**Excerpt to read:**
● ● ● ● ● ● ●
Logging inequalities 2

Algebra Level 3

Solve the inequation: $\log_{\left[\dfrac{x^2-12x+30}{10}\right]}{\left[\log_{2}{\dfrac{2x}{5}}\right]}>0$

x \in (\dfrac{5}{3},6-\sqrt{6}) \cup (10,\infty)

x \in (\dfrac{5}{2},6-\sqrt{6}) \cup (1,\infty)

x \in (\dfrac{5}{2},6-\sqrt{6}) \cup (10,\infty)

x \in (\dfrac{4}{3},5-\sqrt{6}) \cup (10,\infty)
● ● ● ● ● ● ●
**Direction A:** From the listing, copy out verbatim the lines starting at the one that contains "text Non solo, ma" and ending at the one that contains "text Poiché tuttavia".

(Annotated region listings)
● ● ● ● ● ● ●
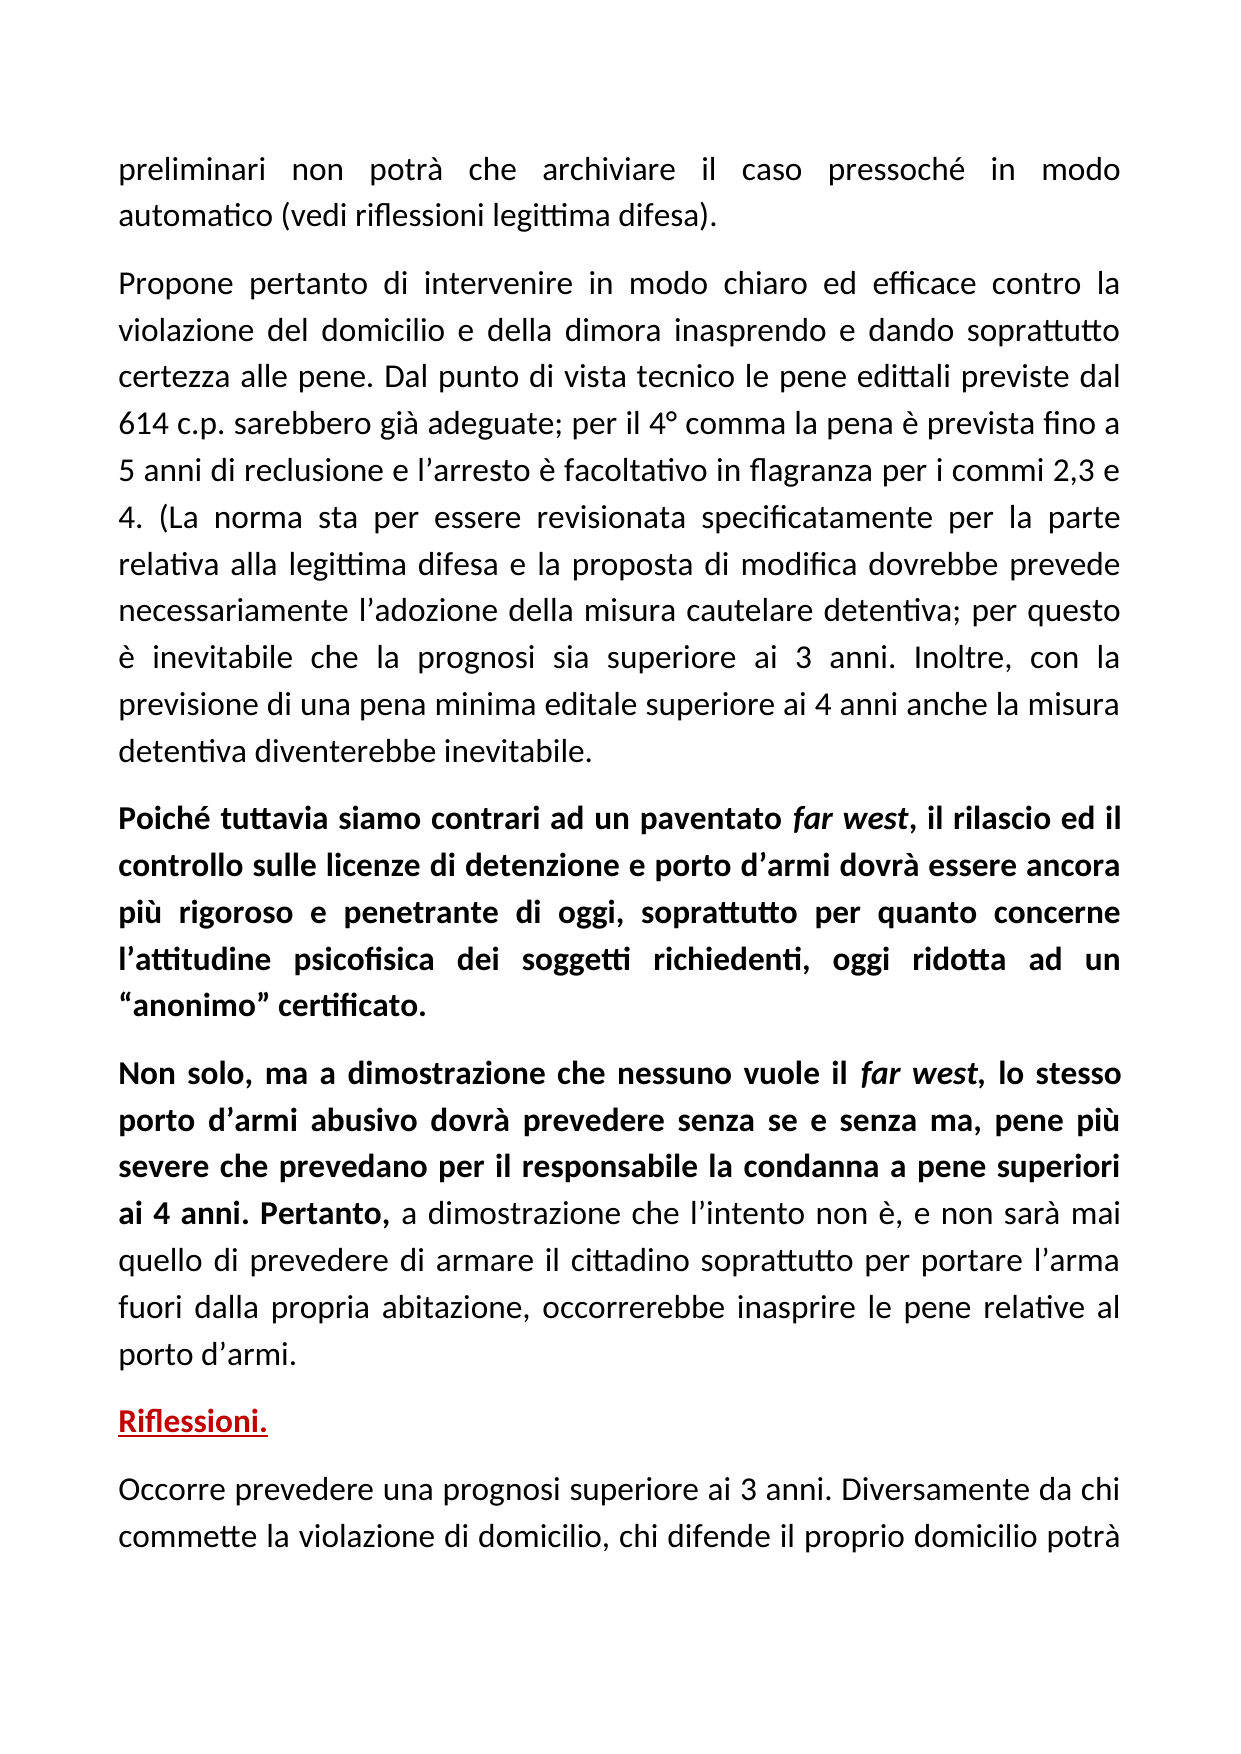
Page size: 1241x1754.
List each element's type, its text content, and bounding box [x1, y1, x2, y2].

text Non solo, ma a dimostrazione che nessuno vuole il far west, lo stesso porto d’armi abusivo dovrà prevedere senza se e senza ma, pene più severe che prevedano per il responsabile la condanna a pene superiori ai 4 anni. Pertanto, a dimostrazione che l’intento non è, e non sarà mai quello di prevedere di armare il cittadino soprattutto per portare l’arma fuori dalla propria abitazione, occorrerebbe inasprire le pene relative al porto d’armi. [118, 1052, 1122, 1373]
text Riflessioni. [118, 1400, 1122, 1441]
text Propone pertanto di intervenire in modo chiaro ed efficace contro la violazione del domicilio e della dimora inasprendo e dando soprattutto certezza alle pene. Dal punto di vista tecnico le pene edittali previste dal 614 c.p. sarebbero già adeguate; per il 4° comma la pena è prevista fino a 5 anni di reclusione e l’arresto è facoltativo in flagranza per i commi 2,3 e 4. (La norma sta per essere revisionata specificatamente per la parte relativa alla legittima difesa e la proposta di modifica dovrebbe prevede necessariamente l’adozione della misura cautelare detentiva; per questo è inevitabile che la prognosi sia superiore ai 3 anni. Inoltre, con la previsione di una pena minima editale superiore ai 4 anni anche la misura detentiva diventerebbe inevitabile. [118, 262, 1122, 770]
text Poiché tuttavia siamo contrari ad un paventato far west, il rilascio ed il controllo sulle licenze di detenzione e porto d’armi dovrà essere ancora più rigoroso e penetrante di oggi, soprattutto per quanto concerne l’attitudine psicofisica dei soggetti richiedenti, oggi ridotta ad un “anonimo” certificato. [118, 797, 1122, 1025]
text Occorre prevedere una prognosi superiore ai 3 anni. Diversamente da chi commette la violazione di domicilio, chi difende il proprio domicilio potrà [118, 1468, 1122, 1555]
text preliminari non potrà che archiviare il caso pressoché in modo automatico (vedi riflessioni legittima difesa). [118, 148, 1122, 235]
● ● ● ● ● ● ●
**Direction B:** List all the answer options offered in the logarithm inequality problem.

**Final answer A:**
text Non solo, ma a dimostrazione che nessuno vuole il far west, lo stesso porto d’armi abusivo dovrà prevedere senza se e senza ma, pene più severe che prevedano per il responsabile la condanna a pene superiori ai 4 anni. Pertanto, a dimostrazione che l’intento non è, e non sarà mai quello di prevedere di armare il cittadino soprattutto per portare l’arma fuori dalla propria abitazione, occorrerebbe inasprire le pene relative al porto d’armi. [118, 1052, 1122, 1373]
text Riflessioni. [118, 1400, 1122, 1441]
text Propone pertanto di intervenire in modo chiaro ed efficace contro la violazione del domicilio e della dimora inasprendo e dando soprattutto certezza alle pene. Dal punto di vista tecnico le pene edittali previste dal 614 c.p. sarebbero già adeguate; per il 4° comma la pena è prevista fino a 5 anni di reclusione e l’arresto è facoltativo in flagranza per i commi 2,3 e 4. (La norma sta per essere revisionata specificatamente per la parte relativa alla legittima difesa e la proposta di modifica dovrebbe prevede necessariamente l’adozione della misura cautelare detentiva; per questo è inevitabile che la prognosi sia superiore ai 3 anni. Inoltre, con la previsione di una pena minima editale superiore ai 4 anni anche la misura detentiva diventerebbe inevitabile. [118, 262, 1122, 770]
text Poiché tuttavia siamo contrari ad un paventato far west, il rilascio ed il controllo sulle licenze di detenzione e porto d’armi dovrà essere ancora più rigoroso e penetrante di oggi, soprattutto per quanto concerne l’attitudine psicofisica dei soggetti richiedenti, oggi ridotta ad un “anonimo” certificato. [118, 797, 1122, 1025]

**Final answer B:**
x \in (\dfrac{5}{3},6-\sqrt{6}) \cup (10,\infty)
x \in (\dfrac{5}{2},6-\sqrt{6}) \cup (1,\infty)
x \in (\dfrac{5}{2},6-\sqrt{6}) \cup (10,\infty)
x \in (\dfrac{4}{3},5-\sqrt{6}) \cup (10,\infty)